Numa longa entrevista a Sirènes publicada online esta quinta-feira, o comediante de 72 anos fala sobre o seu estado de saúde depois de sofrer três acidentes vasculares cerebrais no espaço de dois anos. “Sentir-me velho me irrita”, ele admite.
A sua fala é lenta, falta-lhe “muita elasticidade” e “capacidade de resposta”, mas Jean-Marie Bigard garante-lhe: está “muito bem”. Numa longa entrevista a Sirènes publicada no YouTube nesta quinta-feira, 6 de julho, o comediante dá a notícia após ter sido hospitalizado em março passado, vítima de um acidente vascular cerebral.
Jean-Marie Bigard fala sobre “digerir silenciosamente seus golpes”. “Fiz três no total, um há dois anos e depois dois bem rapidamente”, explica o ex-integrante do Cabeças grandes. “Isso afeta minha vida porque obviamente tenho problemas de equilíbrio, em particular.”
Ele também afirma ser “seguido muito corretamente”, algo que sua esposa Lola Marois e seus três filhos, de 13 a 15 anos, “têm muito interesse”. “Eles continuam me dizendo: ‘Pai, não morra. Precisamos de você'”.
Aos 72 anos, Jean-Marie Bigard ainda admite estar “enfraquecido”: “Sentir-me envelhecendo me irrita. “Vejo minha decrepitude”, continua o comediante.
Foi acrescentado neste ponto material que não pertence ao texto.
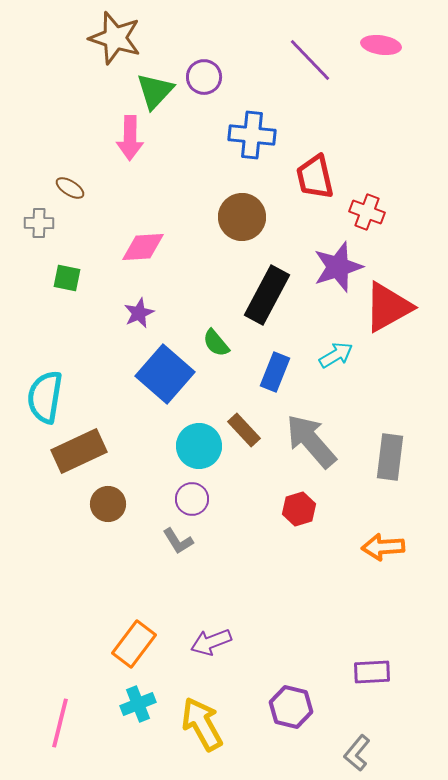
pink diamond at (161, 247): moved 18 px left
Jean-Marie Bigard “poderia” recorrer à “morte assistida”
“Meu fisioterapeuta tenta me dizer o que todos os fisioterapeutas dizem: ‘Mova-se, mova-se, ande, pratique esportes’”, diz Jean-Marie Bigard. Mas para ele isto é uma “brincadeira” porque “não pode mais praticar desporto”. “Sei muito bem que o funil em que comecei significa que quanto menos eu fizer, menos poderei fazer”, lamenta.
Embora o Parlamento tenha aprovado definitivamente esta semana o projeto de lei que visa criar o direito à “morte assistida”, Jean-Marie Bigard confessa que “poderia usá-lo”.
“Num futuro cada vez mais próximo, se a minha vida não fosse mais do que sofrimento durante o sono e a vigília, serei o primeiro a dizer à minha família, que penso que concordaria comigo: ‘Quero atirar a toalha’”, explica este fervoroso crente. “Geralmente não quero ser dominado por ninguém, inclusive pela morte. Sou eu quem apita o fim do jogo.”